• DATA EXTRACT:

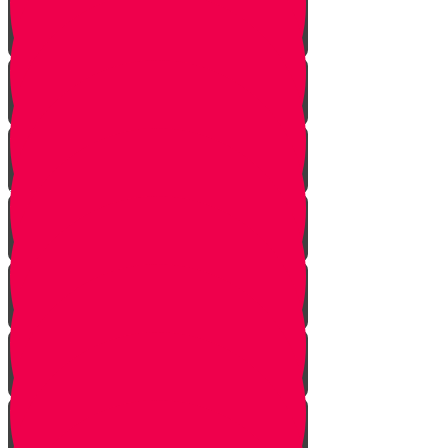
One Exception
Rebuke
Yericho
So They Marched
The Tefillah
Our Gift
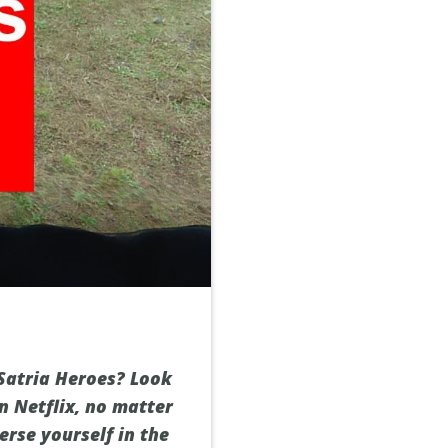
Satria Heroes? Look
n Netflix, no matter
erse yourself in the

• ASSIGNED TASK: Write out the data above in full and exactly, but not the pictures.

• SOLUTION TO THE PROBLEM:
One Exception
Rebuke
Yericho
So They Marched
The Tefillah
Our Gift
Satria Heroes? Look
n Netflix, no matter
erse yourself in the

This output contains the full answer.